Expondo, pois, em outros termos, a definição de São Tomás, podemos dizer que a paz é a tranqüilidade produzida pela fato de estarem as coisas dispostas segundo seu fim.

A essa definição, aplique-se o conceito do Santo Padre, e a verdadeira doutrina católica jorrará daí com evidência.

Diz o Papa que essa "tranqüilidade produzida pelo fato de estarem as coisas em ordem" é fruto da justiça.

Efetivamente, sem justiça não pode haver ordem, e sem ordem não há paz, como vimos.

Um exemplo concreto poderá facilmente provar que, sem justiça, pode haver uma certa tranqüilidade, mas não haverá ordem. Imagine-se uma família na qual os filhos tenham reduzido a revoltante servidão seus pais idosos. Nessa família se introduziu uma gravíssima injustiça, que constitui, em si mesma, uma desordem jurídica e moral. Violada a justiça, foi implicitamente violada a ordem. E só com a reintegração dos pais nos seus direitos, isto é, com a restauração da justiça, terá sido realmente restaurada a ordem moral e legal. Sem justiça, pois, não há ordem. Ora, como sem ordem não há paz, sem justiça não pode haver paz. A paz é, pois, um fruto da justiça.

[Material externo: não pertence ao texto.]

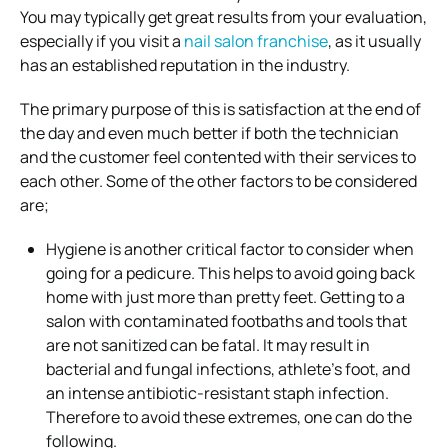
You may typically get great results from your evaluation,
especially if you visit a
nail salon franchise
, as it usually
has an established reputation in the industry.
The primary purpose of this is satisfaction at the end of
the day and even much better if both the technician
and the customer feel contented with their services to
each other. Some of the other factors to be considered
are;
Hygiene is another critical factor to consider when
going for a pedicure. This helps to avoid going back
home with just more than pretty feet. Getting to a
salon with contaminated footbaths and tools that
are not sanitized can be fatal. It may result in
bacterial and fungal infections, athlete’s foot, and
an intense antibiotic-resistant staph infection.
Therefore to avoid these extremes, one can do the
following.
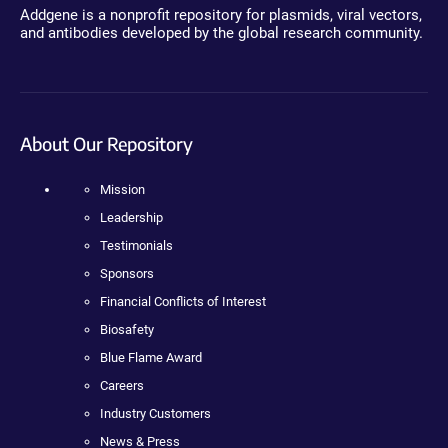
Addgene is a nonprofit repository for plasmids, viral vectors,
and antibodies developed by the global research community.
About Our Repository
Mission
Leadership
Testimonials
Sponsors
Financial Conflicts of Interest
Biosafety
Blue Flame Award
Careers
Industry Customers
News & Press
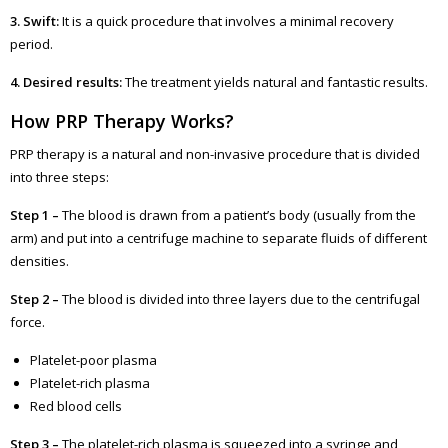
3. Swift:
It is a quick procedure that involves a minimal recovery
period.
4. Desired results:
The treatment yields natural and fantastic results.
How PRP Therapy Works?
PRP therapy is a natural and non-invasive procedure that is divided
into three steps:
Step 1 –
The blood is drawn from a patient’s body (usually from the
arm) and put into a centrifuge machine to separate fluids of different
densities.
Step 2 –
The blood is divided into three layers due to the centrifugal
force.
Platelet-poor plasma
Platelet-rich plasma
Red blood cells
Step 3 –
The platelet-rich plasma is squeezed into a syringe and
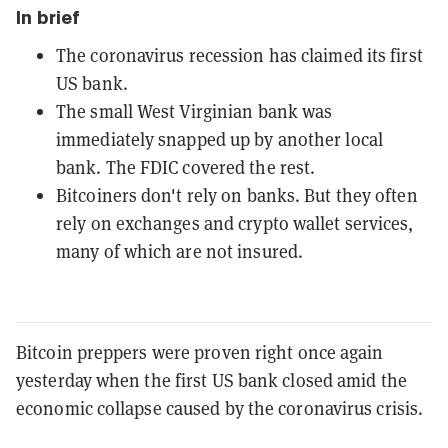
In brief
The coronavirus recession has claimed its first
US bank.
The small West Virginian bank was
immediately snapped up by another local
bank. The FDIC covered the rest.
Bitcoiners don't rely on banks. But they often
rely on exchanges and crypto wallet services,
many of which are not insured.
Bitcoin preppers were proven right once again
yesterday when the first US bank closed amid the
economic collapse caused by the coronavirus crisis.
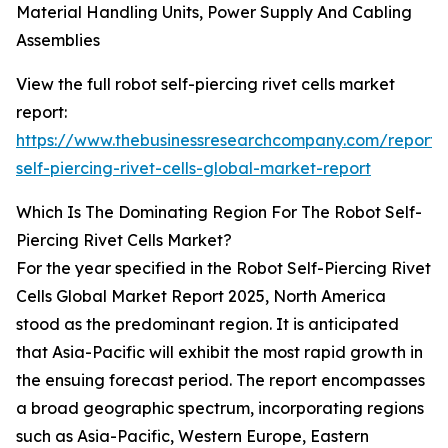
Material Handling Units, Power Supply And Cabling
Assemblies
View the full robot self-piercing rivet cells market
report:
https://www.thebusinessresearchcompany.com/report/
self-piercing-rivet-cells-global-market-report
Which Is The Dominating Region For The Robot Self-
Piercing Rivet Cells Market?
For the year specified in the Robot Self-Piercing Rivet
Cells Global Market Report 2025, North America
stood as the predominant region. It is anticipated
that Asia-Pacific will exhibit the most rapid growth in
the ensuing forecast period. The report encompasses
a broad geographic spectrum, incorporating regions
such as Asia-Pacific, Western Europe, Eastern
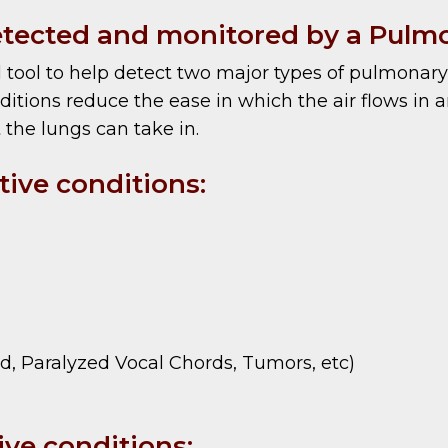
tected and monitored by a Pulmo
 tool to help detect two major types of pulmonary 
itions reduce the ease in which the air flows in an
 the lungs can take in.
ive conditions:
id, Paralyzed Vocal Chords, Tumors, etc)
ve conditions:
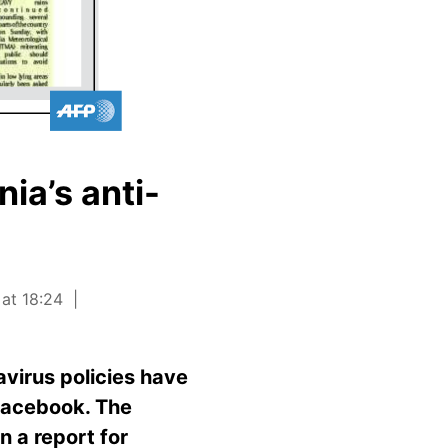
ia’s anti-
 at 18:24
virus policies have
 Facebook. The
n a report for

É esse o lema do Santo Padre Pio XII.

Por aí se compreende que a paz que o Santo Padre deseja instaurar no mundo, fruto da ordem e da justiça, a paz, portanto, que todos os católicos dignos desse nome devem ardentemente pedir ao Senhor, não pode ser qualquer, confundida erroneamente com a tranqüilidade decorrente da desordem, da prepotência brutal que se impõe diante de vítimas que não podem reagir. Não é paz a tranqüilidade estabelecida à custa da independência de nações que têm, em seu benefício, as mais sagradas garantias, como sejam:

1) tratados internacionais solenes, cuja violação é um escândalo abominável;

2) uma língua própria;

3) uma raça própria;

4) tradições históricas e culturais absolutamente peculiares e perfeitamente consolidadas e definidas.

Se a santidade dos tratados internacionais, a honra dos estadistas e das nações indistintamente são violadas para que se mantenha a tranqüilidade, essa tranqüilidade foi comprada a preço da iniqüidade e da imoralidade. Ela constitui, pois, uma violação profunda da justiça internacional, à qual todos os povos se devem submeter. E, sendo resultante dessa violação, não pode ser a paz do Papa, que a quer como fruto da justiça. Essa paz a todo o custo não pode ser abençoada por Cristo, essa paz não é a "paz de Cristo no Reino de Cristo". Essa paz não é a tranqüilidade da ordem. Essa paz é a tranqüilidade criminosa da cobra que, tendo devorado um carneiro, digere pesadamente sua vítima, enquanto os demais animais da floresta, momentaneamente tranqüilos por se verem livres da serpente, folgam com a ruína de uma vítima inofensiva.

Não, essa tranqüilidade do agressor e das suas vítimas de amanhã, essa paz não é a paz que decorre da justiça, não é uma paz autêntica, abençoada pelas mãos de Deus, e tem toda a precariedade das obras abortadas do pecado e da iniqüidade.